* [Problem]
From the listing below, pull out every line that contains the word "Giới".

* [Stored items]
+++++

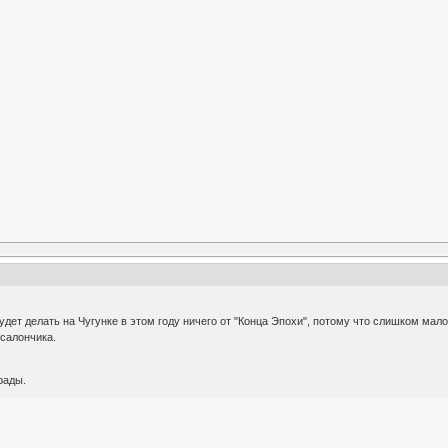
удет делать на Чугунке в этом году ничего от "Конца Эпохи", потому что слишком мало
 салончика.
рады.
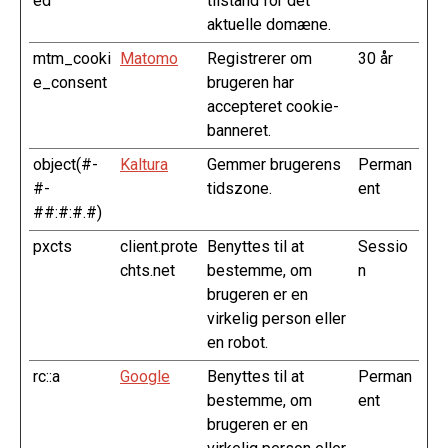
ed
tilstand for det
aktuelle domæne.
mtm_cooki
Matomo
Registrerer om
30 år
e_consent
brugeren har
accepteret cookie-
banneret.
object(#-
Kaltura
Gemmer brugerens
Perman
#-
tidszone.
ent
##:#:#.#)
pxcts
client.prote
Benyttes til at
Sessio
chts.net
bestemme, om
n
brugeren er en
virkelig person eller
en robot.
rc::a
Google
Benyttes til at
Perman
bestemme, om
ent
brugeren er en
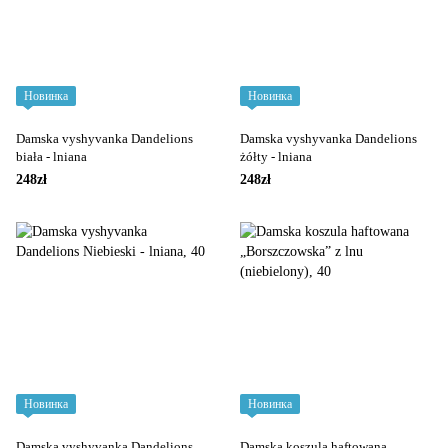
Новинка
Новинка
Damska vyshyvanka Dandelions
Damska vyshyvanka Dandelions
biała - lniana
żółty - lniana
248zł
248zł
Новинка
Новинка
Damska vyshyvanka Dandelions
Damska koszula haftowana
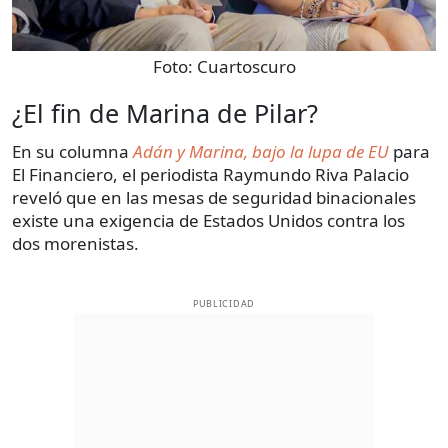
Foto:
Cuartoscuro
¿El fin de Marina de Pilar?
En su columna
Adán y Marina, bajo la lupa de EU
para
El Financiero, el periodista Raymundo Riva Palacio
reveló que en las mesas de seguridad binacionales
existe una exigencia de Estados Unidos contra los
dos morenistas.
PUBLICIDAD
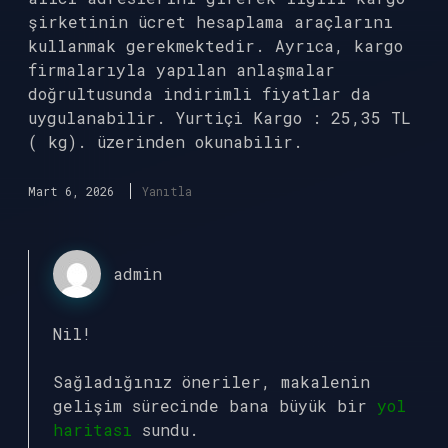
şirketinin ücret hesaplama araçlarını
kullanmak gerekmektedir. Ayrıca, kargo
firmalarıyla yapılan anlaşmalar
doğrultusunda indirimli fiyatlar da
uygulanabilir. Yurtiçi Kargo : 25,35 TL
( kg). üzerinden okunabilir.
Mart 6, 2026
Yanıtla
admin
Nil!
Sağladığınız öneriler, makalenin
gelişim sürecinde bana büyük bir
yol
haritası
sundu.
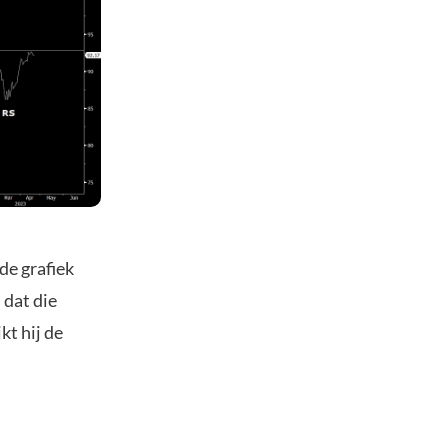
de grafiek
 dat die
kt hij de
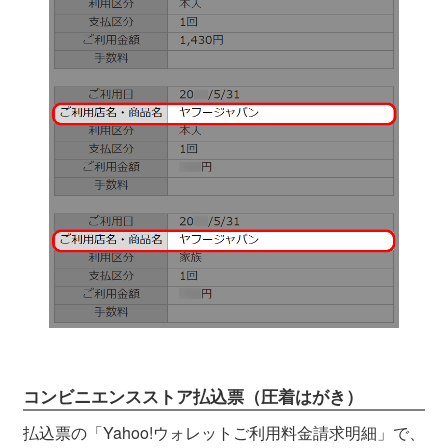
コンビニエンスストア払込票（圧着はがき）
払込票の「Yahoo!ウォレットご利用料金請求明細」で、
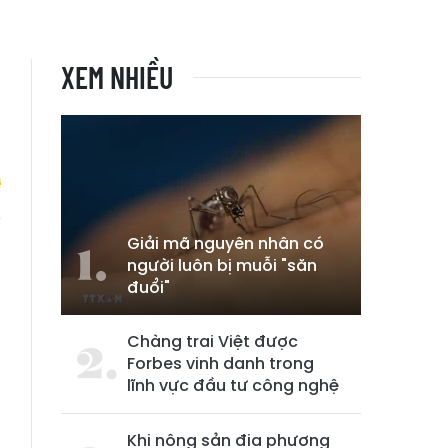
XEM NHIỀU
Giải mã nguyên nhân có
i
người luôn bị muỗi "săn
n
đuổi"
Chàng trai Việt được
Forbes vinh danh trong
lĩnh vực đầu tư công nghệ
Khi nông sản địa phương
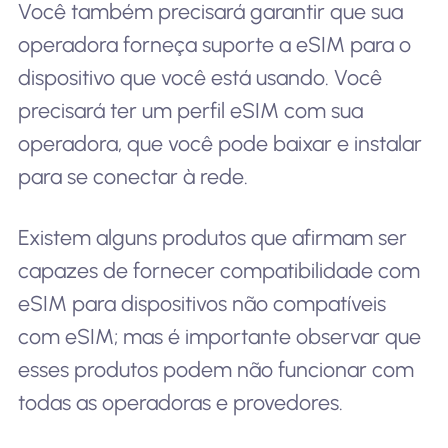
Você também precisará garantir que sua
operadora forneça suporte a eSIM para o
dispositivo que você está usando. Você
precisará ter um perfil eSIM com sua
operadora, que você pode baixar e instalar
para se conectar à rede.
Existem alguns produtos que afirmam ser
capazes de fornecer compatibilidade com
eSIM para dispositivos não compatíveis
com eSIM; mas é importante observar que
esses produtos podem não funcionar com
todas as operadoras e provedores.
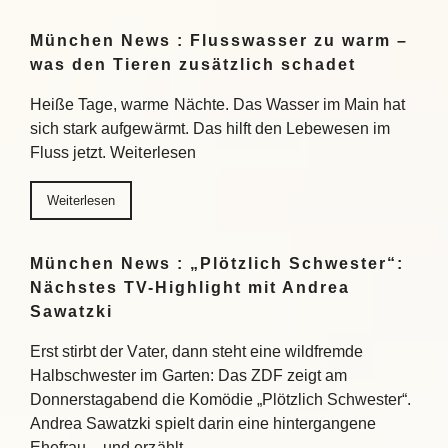
München News : Flusswasser zu warm –
was den Tieren zusätzlich schadet
Heiße Tage, warme Nächte. Das Wasser im Main hat
sich stark aufgewärmt. Das hilft den Lebewesen im
Fluss jetzt. Weiterlesen
Weiterlesen
München News : „Plötzlich Schwester“:
Nächstes TV-Highlight mit Andrea
Sawatzki
Erst stirbt der Vater, dann steht eine wildfremde
Halbschwester im Garten: Das ZDF zeigt am
Donnerstagabend die Komödie „Plötzlich Schwester“.
Andrea Sawatzki spielt darin eine hintergangene
Ehefrau – und erzählt…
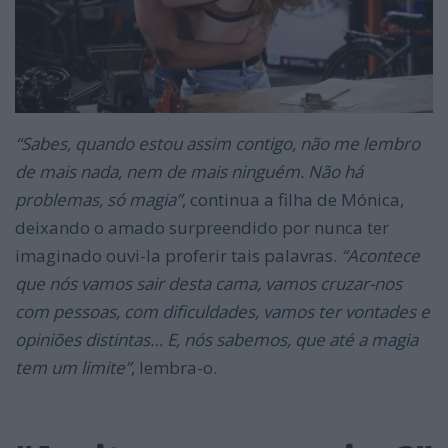
“Sabes, quando estou assim contigo, não me lembro
de mais nada, nem de mais ninguém. Não há
problemas, só magia”
, continua a filha de Mónica,
deixando o amado surpreendido por nunca ter
imaginado ouvi-la proferir tais palavras.
“Acontece
que nós vamos sair desta cama, vamos cruzar-nos
com pessoas, com dificuldades, vamos ter vontades e
opiniões distintas… E, nós sabemos, que até a magia
tem um limite”
, lembra-o.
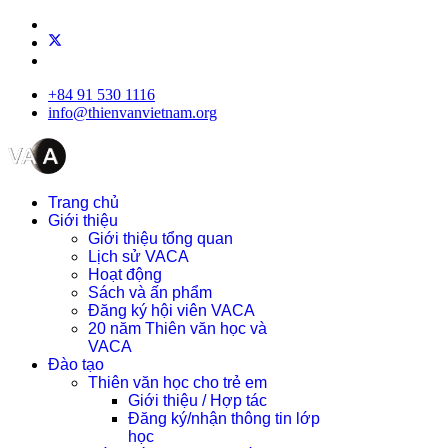
+84 91 530 1116
info@thienvanvietnam.org
Trang chủ
Giới thiệu
Giới thiệu tổng quan
Lịch sử VACA
Hoạt động
Sách và ấn phẩm
Đăng ký hội viên VACA
20 năm Thiên văn học và
VACA
Đào tạo
Thiên văn học cho trẻ em
Giới thiệu / Hợp tác
Đăng ký/nhận thông tin lớp
học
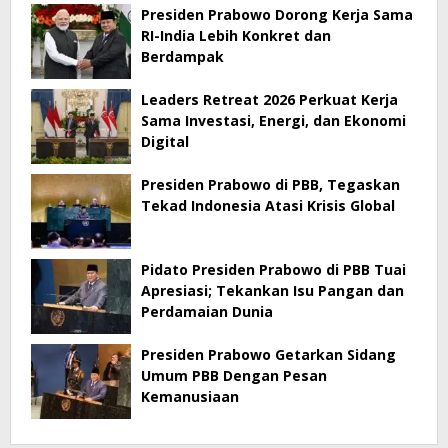
Presiden Prabowo Dorong Kerja Sama
RI-India Lebih Konkret dan
Berdampak
Leaders Retreat 2026 Perkuat Kerja
Sama Investasi, Energi, dan Ekonomi
Digital
Presiden Prabowo di PBB, Tegaskan
Tekad Indonesia Atasi Krisis Global
Pidato Presiden Prabowo di PBB Tuai
Apresiasi; Tekankan Isu Pangan dan
Perdamaian Dunia
Presiden Prabowo Getarkan Sidang
Umum PBB Dengan Pesan
Kemanusiaan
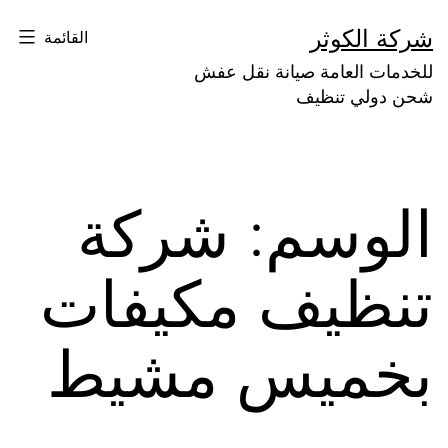
لتخطي
شركة الكوثر
القائمة
لى
للخدمات العامة صيانة نقل عفش
لمحتوى
شحن دولي تنظيف
الوسم:
شركة
تنظيف مكيفات
بخميس مشيط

+++++

* [Solution to this problem]
Giới thiệu
Giới thiệu tổng quan
Giới thiệu / Hợp tác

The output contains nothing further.